Money, Greed, and God: Why Capitalism Is the Solution and Not the ProblemRichard's book is tonic for the discouraged economic soul. Delightfully well written, entertaining, and easy to follow, Richards argues for the power of unfettered capitalism. In his conclusion the author writes, "If I've conveyed anything in the previous pages, I hope it's the oft-neglected truth that the creation of wealth has as much to do with spirit as with matter" (pg 209).

Richards makes this point in many hard hitting ways. For example, our problem is not diminishing natural resources, it is fettered mental and spiritual resources. Our problem is not the rich getting so at the expense of the poor. It never works that way. The problem is an underclass in American culture denied the tools or desires to get ahead by an overweening governmental bureaucracy.

Wealth is not material.
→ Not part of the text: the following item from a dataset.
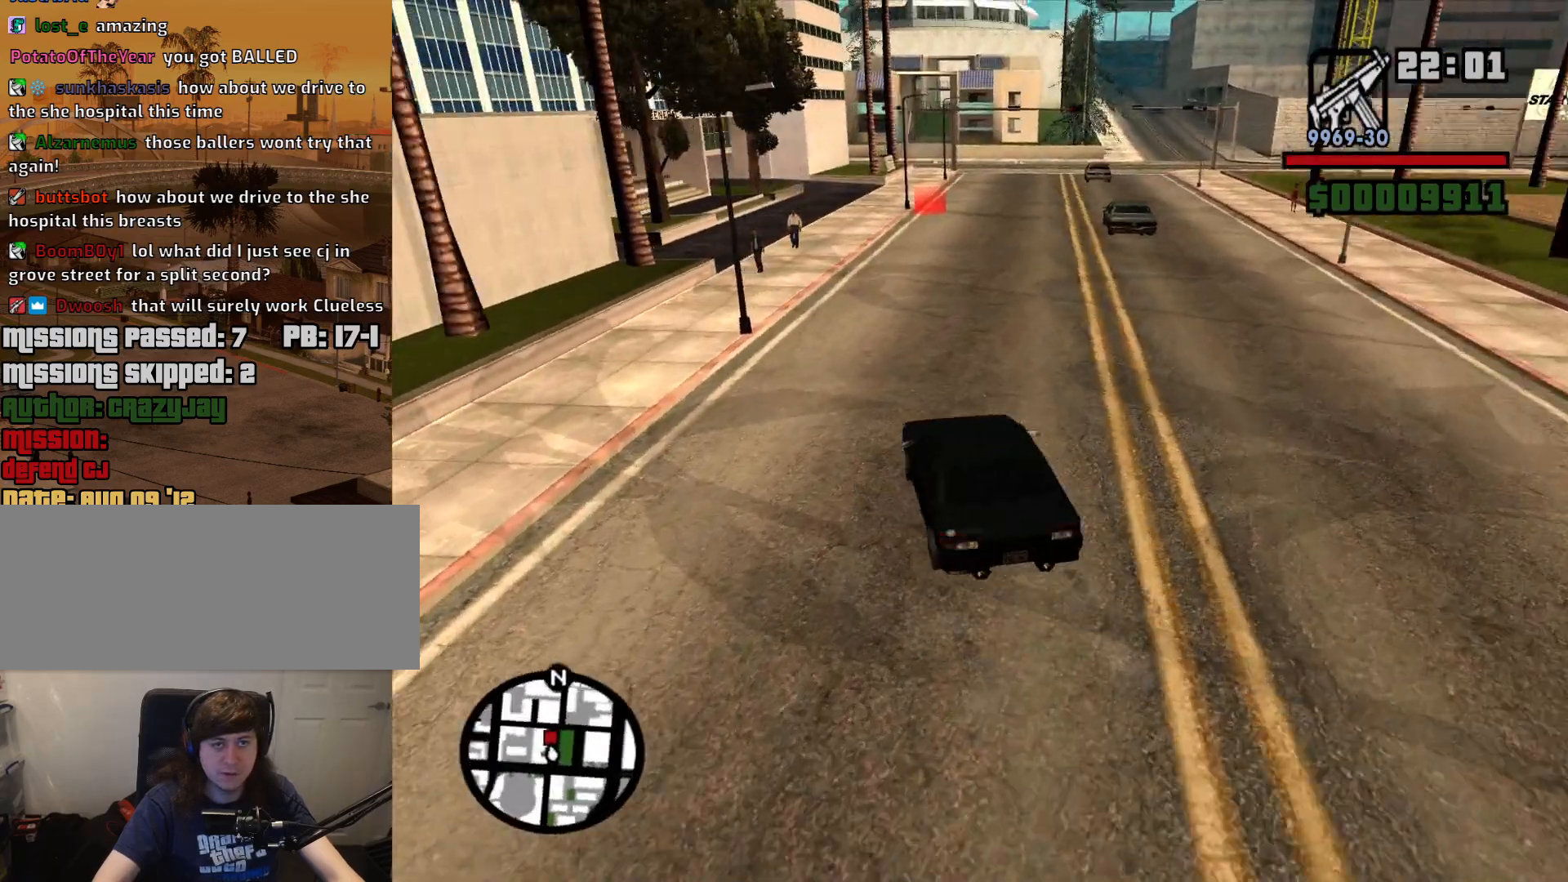
{"keys": ["d"], "mouse": [], "events": [[417, "d", "down"]]}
True wealth is a byproduct of spiritutal, moral, and social liberation. That best of this liberation takes place when men and women amplify personal wealth by meeting the legitimate needs of others.

By contrast, socialism is the enemy of wealth, freedom, and prosperity. It doesn't liberate the poor. It oppresses them. By stealing from the rich and giving to the poor Socialism inevitably kills the Goose that lays the golden egg. It is not a win-win proposition. It is not even a win-lose proposition. Ultimately, it is a lose-lose proposition.

Richards organizes his book around eight myths about capitalism. My favorites are the myth that free trade requires a winner and a loser, the myth that the essence of capitalism is greed (Greed actually destroys capitalism), and the myth that working with money is inherently immoral.

Richards closes with an insightful observation about the Environmental Movement. "In a recent documentary, Greenpeace founder Patrick Moore said that by the mid-1980s, environmentalists had succeeeded in their primary goals. So the activists got more extreme. Then, with the end of the Cold War, many left-wing activists joined the environmental movement without changing their philosophy. Environmentalism then became, as Moore put it, the "new guise for anit-capitalism'" (pg 196).

Buy this book, read it, and get all of your liberal friends to read it. Economic freedom and political freedom cannot be separated. They are joined at the hip.